## Work instructions
From the first line of the listing below to the line containing "right ear: (655, 209)", write out everything exactly. No pictures.

## Given records
****************

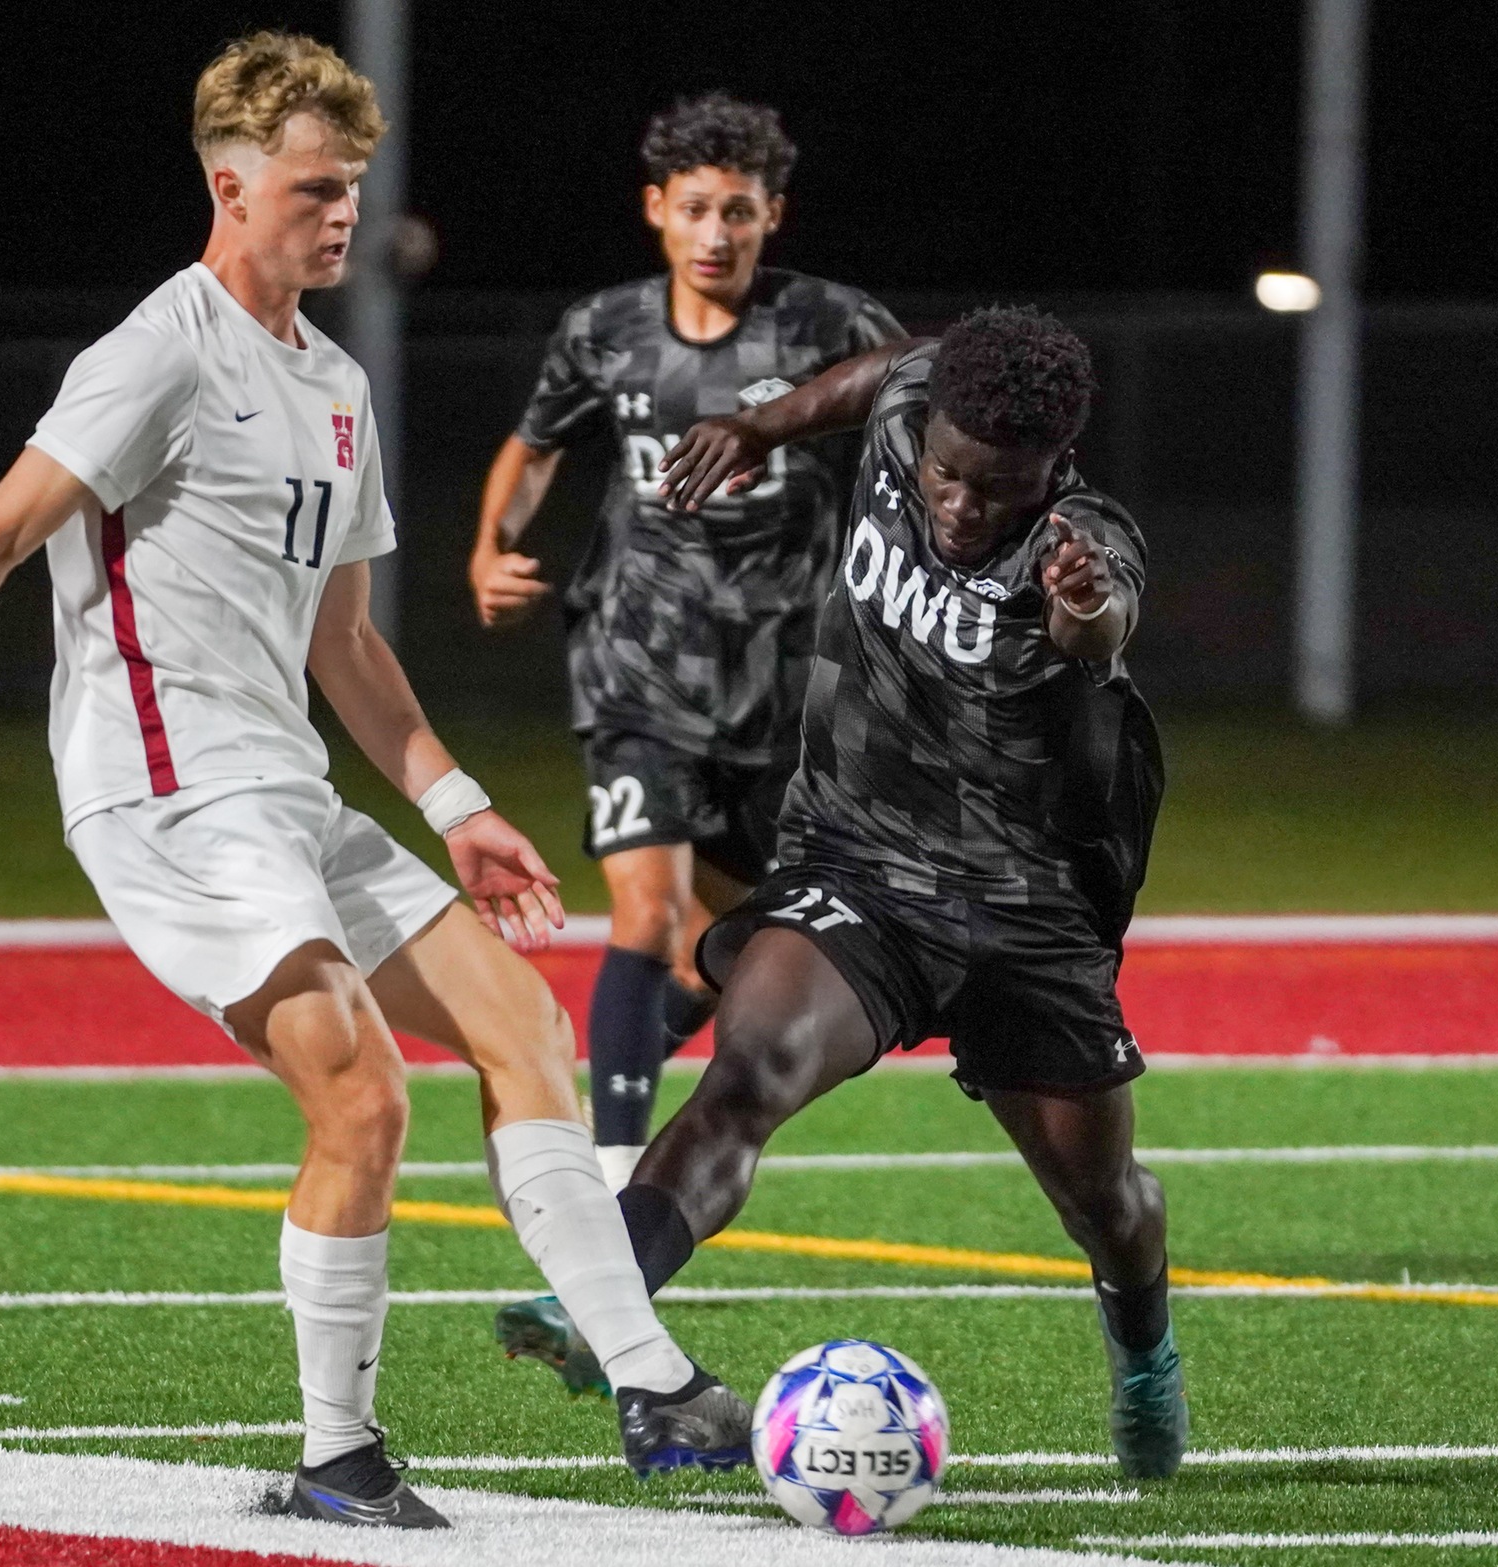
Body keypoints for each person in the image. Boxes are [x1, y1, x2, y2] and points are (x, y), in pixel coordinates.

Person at [0, 31, 755, 1530]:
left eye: (349, 187)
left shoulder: (335, 384)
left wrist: (456, 799)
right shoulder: (159, 347)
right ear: (227, 186)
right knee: (357, 1086)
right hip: (161, 794)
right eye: (308, 188)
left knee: (520, 1022)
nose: (337, 214)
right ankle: (337, 1453)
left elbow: (345, 642)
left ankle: (642, 1374)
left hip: (283, 793)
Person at [502, 306, 1187, 1479]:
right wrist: (763, 425)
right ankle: (605, 1308)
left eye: (998, 490)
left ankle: (1143, 1360)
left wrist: (1083, 608)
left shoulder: (1081, 536)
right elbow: (876, 374)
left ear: (1050, 472)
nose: (962, 507)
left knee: (1105, 1205)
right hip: (856, 863)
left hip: (1024, 914)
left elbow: (1100, 621)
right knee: (746, 1076)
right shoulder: (914, 400)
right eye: (948, 476)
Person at [467, 94, 903, 1199]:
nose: (716, 233)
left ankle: (594, 1085)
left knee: (730, 952)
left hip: (785, 685)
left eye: (739, 212)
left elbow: (925, 405)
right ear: (655, 209)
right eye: (696, 208)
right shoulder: (603, 330)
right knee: (645, 909)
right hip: (637, 662)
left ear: (772, 218)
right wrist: (488, 548)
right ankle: (609, 1177)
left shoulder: (826, 326)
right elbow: (532, 448)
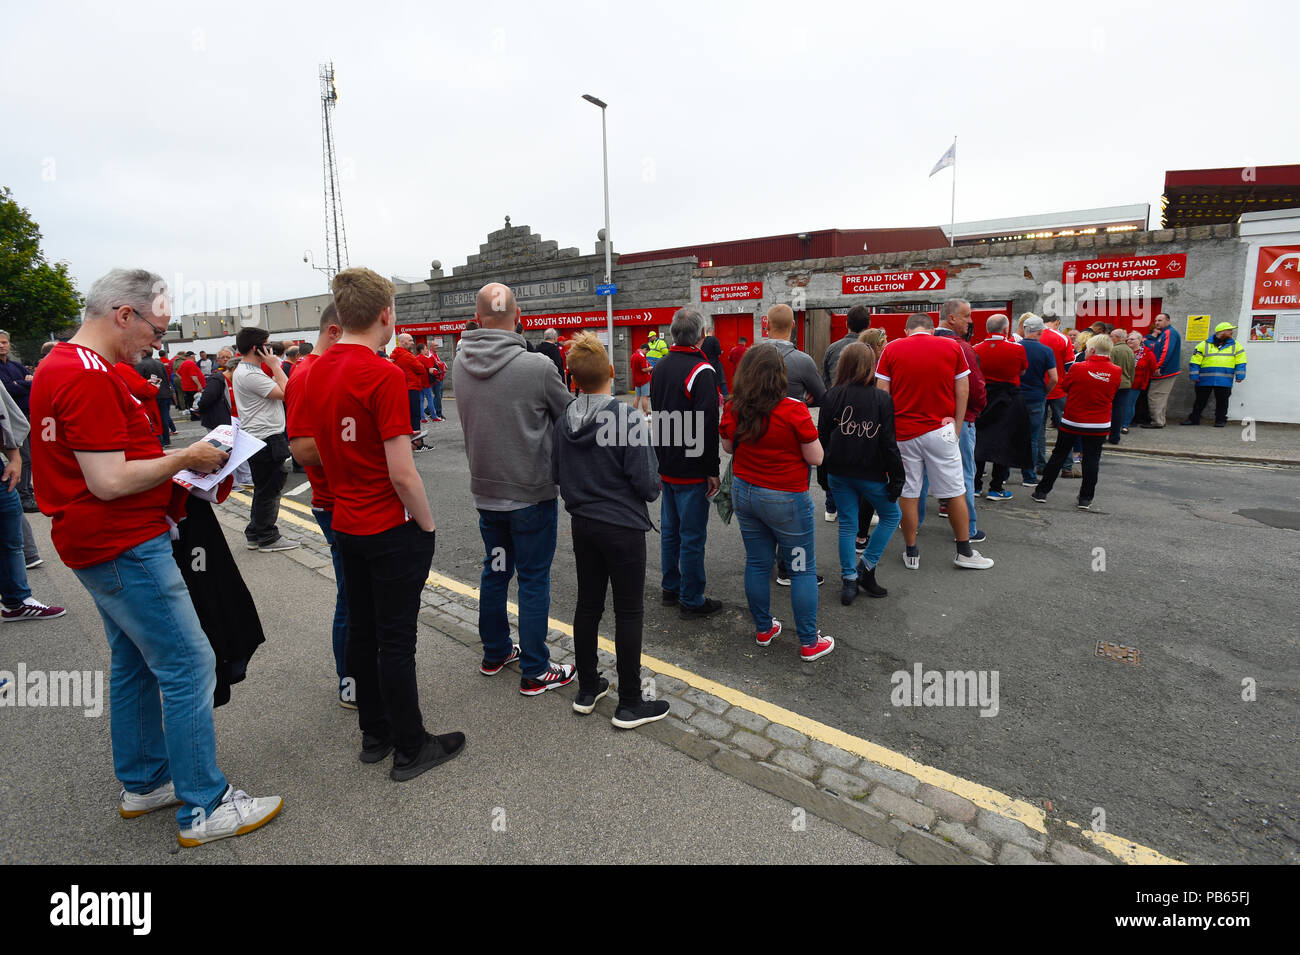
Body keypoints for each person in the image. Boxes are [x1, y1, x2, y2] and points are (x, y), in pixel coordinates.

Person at [30, 267, 281, 846]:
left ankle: (145, 782)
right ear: (124, 314)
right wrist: (187, 457)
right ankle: (206, 805)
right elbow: (111, 480)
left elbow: (106, 463)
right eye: (155, 329)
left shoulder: (63, 365)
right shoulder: (89, 373)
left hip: (97, 541)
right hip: (122, 540)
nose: (157, 343)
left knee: (136, 661)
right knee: (189, 664)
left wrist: (177, 457)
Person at [306, 268, 463, 779]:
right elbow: (403, 472)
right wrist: (428, 524)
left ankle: (375, 733)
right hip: (386, 526)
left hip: (344, 518)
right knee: (397, 642)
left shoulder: (318, 369)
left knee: (362, 629)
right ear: (385, 314)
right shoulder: (384, 374)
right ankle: (412, 747)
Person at [455, 283, 577, 695]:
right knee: (533, 579)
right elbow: (572, 420)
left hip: (486, 493)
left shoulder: (459, 361)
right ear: (518, 313)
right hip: (530, 493)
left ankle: (495, 651)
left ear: (477, 317)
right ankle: (536, 670)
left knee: (496, 571)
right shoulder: (538, 367)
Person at [553, 333, 669, 728]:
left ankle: (588, 687)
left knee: (588, 606)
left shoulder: (564, 418)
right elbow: (649, 486)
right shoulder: (627, 417)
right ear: (611, 372)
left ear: (573, 378)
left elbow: (557, 473)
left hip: (583, 524)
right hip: (622, 527)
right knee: (628, 611)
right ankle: (631, 702)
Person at [720, 345, 833, 661]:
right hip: (786, 501)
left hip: (746, 493)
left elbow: (728, 447)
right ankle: (810, 642)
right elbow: (816, 456)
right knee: (800, 568)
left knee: (757, 563)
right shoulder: (793, 410)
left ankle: (764, 628)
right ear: (779, 375)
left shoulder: (734, 407)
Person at [875, 313, 993, 571]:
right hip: (941, 429)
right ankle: (964, 550)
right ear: (931, 329)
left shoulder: (892, 349)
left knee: (909, 492)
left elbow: (882, 394)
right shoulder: (953, 346)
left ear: (907, 330)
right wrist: (958, 426)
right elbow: (963, 390)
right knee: (953, 490)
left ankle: (912, 551)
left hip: (903, 433)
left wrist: (888, 431)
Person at [286, 304, 351, 708]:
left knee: (363, 595)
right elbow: (304, 449)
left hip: (354, 500)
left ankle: (362, 673)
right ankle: (351, 683)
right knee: (351, 597)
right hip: (334, 504)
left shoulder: (332, 369)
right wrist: (364, 451)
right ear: (333, 330)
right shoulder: (308, 374)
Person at [649, 307, 723, 618]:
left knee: (671, 530)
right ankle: (692, 600)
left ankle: (671, 587)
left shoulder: (661, 367)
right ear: (701, 334)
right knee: (692, 536)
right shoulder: (702, 371)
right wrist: (712, 469)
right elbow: (707, 425)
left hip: (667, 460)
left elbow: (657, 413)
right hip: (692, 465)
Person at [817, 343, 903, 606]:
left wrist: (822, 473)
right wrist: (897, 477)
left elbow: (821, 437)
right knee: (891, 515)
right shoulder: (881, 398)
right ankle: (866, 567)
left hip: (839, 471)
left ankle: (849, 579)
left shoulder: (832, 396)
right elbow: (888, 442)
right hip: (871, 472)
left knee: (847, 524)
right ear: (870, 366)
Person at [1032, 334, 1122, 509]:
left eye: (1087, 349)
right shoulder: (1116, 370)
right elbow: (1114, 390)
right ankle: (1085, 498)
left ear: (1093, 350)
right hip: (1099, 423)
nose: (1085, 352)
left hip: (1073, 420)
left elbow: (1065, 387)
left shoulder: (1078, 368)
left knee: (1058, 455)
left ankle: (1042, 492)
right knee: (1092, 459)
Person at [0, 383, 63, 620]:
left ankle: (17, 601)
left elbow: (5, 412)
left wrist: (14, 456)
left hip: (2, 468)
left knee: (10, 534)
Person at [232, 327, 297, 552]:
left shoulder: (248, 371)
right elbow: (289, 391)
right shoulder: (250, 374)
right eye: (267, 344)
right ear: (256, 348)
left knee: (264, 488)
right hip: (266, 437)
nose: (271, 349)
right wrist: (275, 365)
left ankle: (255, 532)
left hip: (260, 436)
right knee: (270, 488)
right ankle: (268, 536)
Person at [931, 299, 988, 539]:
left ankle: (910, 529)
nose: (971, 321)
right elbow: (976, 389)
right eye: (966, 316)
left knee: (921, 475)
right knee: (963, 472)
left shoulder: (923, 343)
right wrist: (975, 410)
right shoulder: (962, 348)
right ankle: (968, 529)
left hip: (926, 419)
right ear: (951, 318)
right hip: (958, 419)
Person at [972, 315, 1030, 502]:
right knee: (1004, 442)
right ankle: (996, 487)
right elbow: (1022, 371)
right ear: (1006, 330)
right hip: (1008, 400)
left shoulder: (976, 349)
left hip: (984, 398)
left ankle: (974, 485)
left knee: (979, 441)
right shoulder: (1017, 349)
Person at [1015, 316, 1058, 486]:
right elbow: (1054, 378)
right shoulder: (1046, 351)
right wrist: (1044, 392)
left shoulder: (1015, 347)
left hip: (1016, 397)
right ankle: (1029, 477)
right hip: (1036, 397)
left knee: (1011, 436)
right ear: (1040, 331)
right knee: (1031, 438)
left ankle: (1001, 476)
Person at [1184, 322, 1247, 427]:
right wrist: (1194, 376)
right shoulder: (1203, 344)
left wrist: (1240, 376)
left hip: (1224, 379)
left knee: (1222, 401)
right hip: (1204, 379)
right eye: (1229, 330)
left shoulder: (1237, 346)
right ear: (1221, 331)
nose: (1232, 332)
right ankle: (1194, 419)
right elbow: (1194, 361)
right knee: (1200, 400)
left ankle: (1220, 420)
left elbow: (1241, 362)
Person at [0, 331, 37, 512]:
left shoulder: (16, 365)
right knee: (23, 457)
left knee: (29, 458)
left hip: (26, 416)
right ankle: (23, 496)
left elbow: (34, 383)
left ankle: (27, 491)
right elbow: (7, 389)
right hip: (10, 419)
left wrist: (20, 384)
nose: (2, 345)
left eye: (5, 342)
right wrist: (24, 383)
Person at [1040, 313, 1077, 474]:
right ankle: (1067, 466)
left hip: (1038, 389)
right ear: (1057, 322)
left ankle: (1039, 465)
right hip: (1059, 388)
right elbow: (1070, 366)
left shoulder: (1034, 335)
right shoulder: (1063, 338)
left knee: (1038, 430)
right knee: (1065, 429)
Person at [392, 334, 432, 452]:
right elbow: (421, 369)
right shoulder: (407, 356)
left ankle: (408, 443)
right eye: (410, 340)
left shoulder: (395, 355)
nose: (412, 343)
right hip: (412, 388)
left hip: (402, 389)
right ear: (403, 342)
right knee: (415, 417)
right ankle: (418, 443)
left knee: (407, 417)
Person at [1141, 313, 1181, 429]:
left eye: (1160, 320)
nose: (1157, 323)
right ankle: (1160, 421)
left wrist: (1159, 367)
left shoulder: (1169, 333)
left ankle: (1157, 422)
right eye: (1156, 320)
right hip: (1166, 370)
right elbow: (1152, 344)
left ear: (1168, 320)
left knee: (1155, 396)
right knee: (1160, 397)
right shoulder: (1164, 333)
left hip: (1164, 372)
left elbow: (1166, 351)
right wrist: (1152, 335)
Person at [823, 305, 872, 389]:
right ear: (868, 324)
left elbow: (825, 381)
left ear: (846, 324)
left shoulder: (832, 349)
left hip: (836, 398)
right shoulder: (873, 350)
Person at [1107, 328, 1137, 444]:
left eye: (1112, 336)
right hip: (1126, 384)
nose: (1110, 338)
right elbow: (1132, 370)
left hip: (1114, 384)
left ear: (1118, 338)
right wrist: (1130, 382)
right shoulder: (1130, 351)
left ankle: (1105, 435)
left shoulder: (1113, 350)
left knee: (1108, 410)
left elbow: (1110, 368)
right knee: (1119, 411)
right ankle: (1115, 437)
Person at [194, 348, 233, 430]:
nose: (225, 359)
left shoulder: (237, 374)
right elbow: (208, 396)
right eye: (222, 357)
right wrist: (200, 408)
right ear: (218, 360)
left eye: (228, 357)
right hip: (219, 418)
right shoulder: (215, 376)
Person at [1127, 330, 1156, 435]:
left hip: (1137, 383)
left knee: (1130, 404)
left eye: (1132, 339)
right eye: (1128, 339)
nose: (1129, 340)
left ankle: (1127, 423)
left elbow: (1153, 367)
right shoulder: (1125, 351)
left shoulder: (1147, 352)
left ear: (1139, 340)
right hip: (1123, 382)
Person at [700, 324, 727, 398]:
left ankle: (711, 396)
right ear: (712, 332)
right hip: (715, 363)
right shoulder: (714, 339)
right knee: (721, 380)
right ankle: (725, 396)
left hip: (705, 363)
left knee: (709, 381)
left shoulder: (702, 341)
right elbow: (718, 351)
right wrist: (720, 352)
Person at [630, 341, 652, 416]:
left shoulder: (633, 355)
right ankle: (645, 413)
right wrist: (651, 368)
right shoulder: (641, 357)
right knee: (644, 397)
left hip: (636, 380)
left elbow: (632, 367)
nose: (646, 353)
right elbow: (644, 369)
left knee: (637, 397)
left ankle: (634, 412)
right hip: (644, 380)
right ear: (645, 349)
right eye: (647, 351)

****************

## Response area
Body keypoints for each person in the image. Boxes are [x1, y1, x2, y2] and points are (x, y), in pixel coordinates.

Person at [0, 31, 755, 1530]:
left eye: (349, 187)
left shoulder: (335, 384)
left wrist: (456, 799)
right shoulder: (159, 347)
right ear: (227, 186)
right knee: (357, 1086)
right hip: (161, 794)
right eye: (308, 188)
left knee: (520, 1022)
nose: (337, 214)
right ankle: (337, 1453)
left elbow: (345, 642)
left ankle: (642, 1374)
left hip: (283, 793)
Person at [502, 306, 1187, 1479]:
right wrist: (763, 425)
right ankle: (605, 1308)
left eye: (998, 490)
left ankle: (1143, 1360)
left wrist: (1083, 608)
left shoulder: (1081, 536)
right elbow: (876, 374)
left ear: (1050, 472)
nose: (962, 507)
left knee: (1105, 1205)
right hip: (856, 863)
left hip: (1024, 914)
left elbow: (1100, 621)
right knee: (746, 1076)
right shoulder: (914, 400)
right eye: (948, 476)
Person at [467, 94, 903, 1199]:
nose: (716, 233)
left ankle: (594, 1085)
left knee: (730, 952)
left hip: (785, 685)
left eye: (739, 212)
left elbow: (925, 405)
right ear: (655, 209)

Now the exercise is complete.